Increased competition has had a number of business repercussions for ransomware enterprises, as have some business decisions, technical missteps and other mishaps.
- Egregor: The gang announced that it was shutting down "only four months after taking the torch from the Maze group." In February, individuals suspected of providing hacking, logistical and financial support to the RaaS operation were arrested in Ukraine.
- Netwalker: Law enforcement officials disrupted the operation in January, shuttering the infrastructure and arresting suspected affiliates.
- Conti: Coveware says the Conti gang's decision to outsource chat operations complicated efforts by victims to recover systems or conduct negotiations. The gang also has gained a reputation for re-attacking victims, which remains "at odds with a RaaS organization interested in maintaining a reputation that compels victims to pay a ransom."
- Lockbit: Like Conti, Lockbit has a reputation for repeat attacks against victims, and recently, flaws in its crypto-locking code left some victims' data unrecoverable (see: Charm Offensive: Ransomware Gangs 'Tell All' in Interviews).
- Sodinokibi: In some of the RaaS operation's attacks, "technical flaws resulted in victims unable to match encryption keys, resulting in total data loss," Coveware reports.
- Black Kingdom: Operators attempted to install web shells on numerous Exchange servers, "but flaws in their encryption led to permanent data loss," Coveware says.
Stealing Data: De Rigueur Tactic
Gangs have been seeing their profits increase thanks, in part, to ongoing innovation. In November 2019, for example, the now-defunct Maze gang pioneered the practice of stealing data before crypto-locking systems and threatening to leak the stolen data if victims didn't pay. By leaking the data if they didn't receive a ransom, the gang also demonstrated the threat posed to future victims.

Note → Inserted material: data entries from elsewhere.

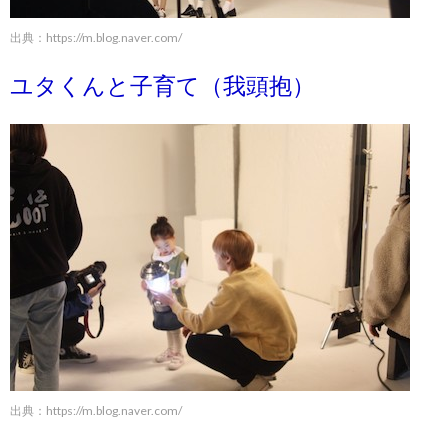
出典：
https://m.blog.naver.com/
ユタくんと子育て（我頭抱）
出典：
https://m.blog.naver.com/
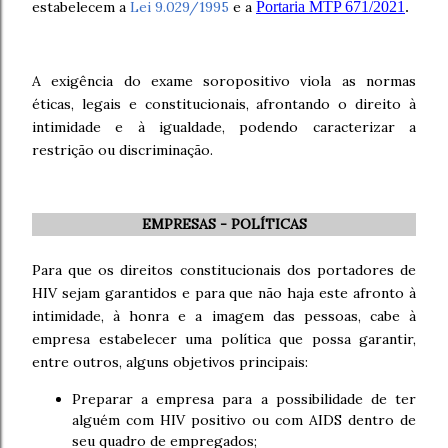
estabelecem a
Lei 9.029/1995
e a
Portaria MTP 671/2021
.
A exigência do exame soropositivo viola as normas
éticas, legais e constitucionais, afrontando o direito à
intimidade e à igualdade, podendo caracterizar a
restrição ou discriminação.
EMPRESAS - POLÍTICAS
Para que os direitos constitucionais dos portadores de
HIV sejam garantidos e para que não haja este afronto à
intimidade, à honra e a imagem das pessoas, cabe à
empresa estabelecer uma política que possa garantir,
entre outros, alguns objetivos principais:
Preparar a empresa para a possibilidade de ter
alguém com HIV positivo ou com AIDS dentro de
seu quadro de empregados;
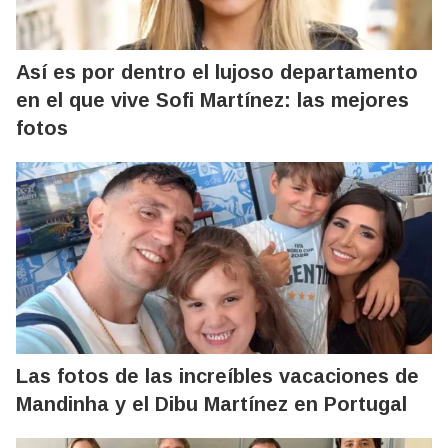
Así es por dentro el lujoso departamento
en el que vive Sofi Martínez: las mejores
fotos
Las fotos de las increíbles vacaciones de
Mandinha y el Dibu Martínez en Portugal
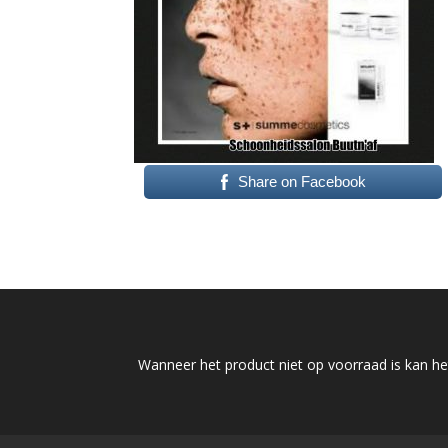
Share on Facebook
Wanneer het product niet op voorraad is kan het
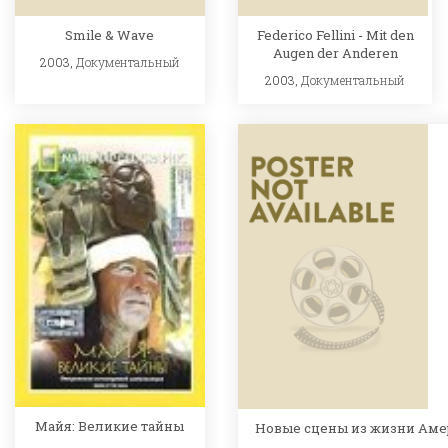
Smile & Wave
Federico Fellini - Mit den
Augen der Anderen
2003,
Документальный
2003,
Документальный
Майя: Великие тайны
Новые сцены из жизни Ам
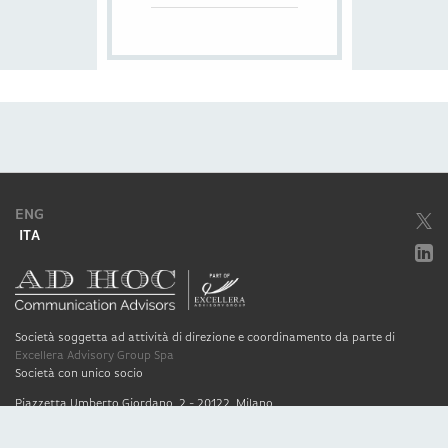
ENG
ITA
Società soggetta ad attività di direzione e coordinamento da parte di
Excellera Advisory Group Spa
Società con unico socio
Piazzetta Umberto Giordano, 2 - 20122, Milano
P.IVA & C.F. 11779420154
© 2010 - 2026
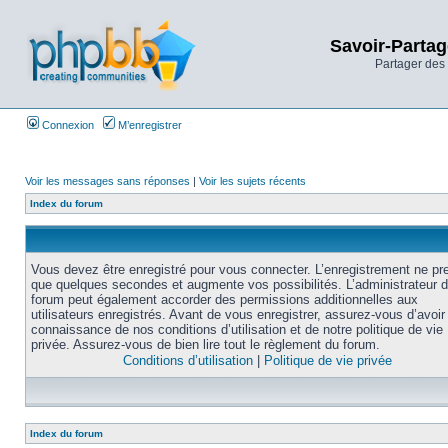
Savoir-Partag
Partager des 
Connexion
M’enregistrer
Voir les messages sans réponses
|
Voir les sujets récents
Index du forum
Vous devez être enregistré pour vous connecter. L’enregistrement ne pr
que quelques secondes et augmente vos possibilités. L’administrateur 
forum peut également accorder des permissions additionnelles aux
utilisateurs enregistrés. Avant de vous enregistrer, assurez-vous d’avoir 
connaissance de nos conditions d’utilisation et de notre politique de vie
privée. Assurez-vous de bien lire tout le règlement du forum.
Conditions d’utilisation
|
Politique de vie privée
Index du forum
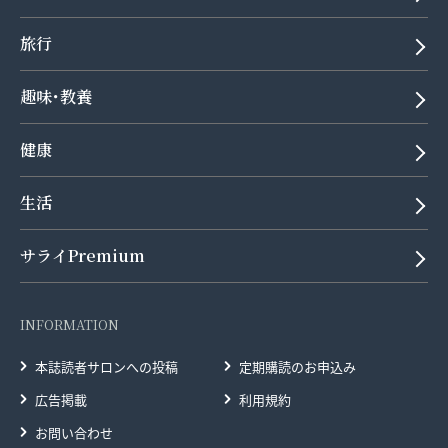
旅行
趣味･教養
健康
生活
サライPremium
INFORMATION
本誌読者サロンへの投稿
定期購読のお申込み
広告掲載
利用規約
お問い合わせ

Numerous ransomware gangs have now launched dedicated data leak sites, where they attempt to name and shame victims and post extracts of stolen data.
Coveware says that 77% of all ransomware attacks now include a threat to leak stolen data, up from 67% in Q4 of 2020. But while such threats might have become the typical boilerplate included by gangs in their ransom notes, not all gangs steal data - or at least not in every attack. When they do, furthermore, the data may have little or no value because gangs don't appear to have the time or inclination to go hunting for anyone's crown jewels.
"Most RaaS affiliates purchase network access and use stolen data solely as additional leverage against the victim," Coveware says. "This means that despite the threats, threat actors rarely take the time to steal data that any other criminals or interested parties would want to purchase. The stolen data is just proof that the attack occurred and sometimes creates legal obligations for the victim."
Don't Pay for Promise to Delete Data
Security experts and law enforcement agencies recommend that victims never pay a ransom, because doing so validates ransomware as a criminal profit-making enterprise.
Even when some organizations have full backups, allowing for complete data restoration without having to pay a ransom, they still pay in exchange for a promise from the gang that it will delete stolen data.
Trusting such promises, however, is a fool's errand. "Over hundreds of cases, we have yet to encounter an example where paying a cybercriminal to suppress stolen data helped the victim mitigate liability or avoid business or brand damage," Coveware says. "On the contrary, paying creates a false sense of security, unintended consequences and future liabilities."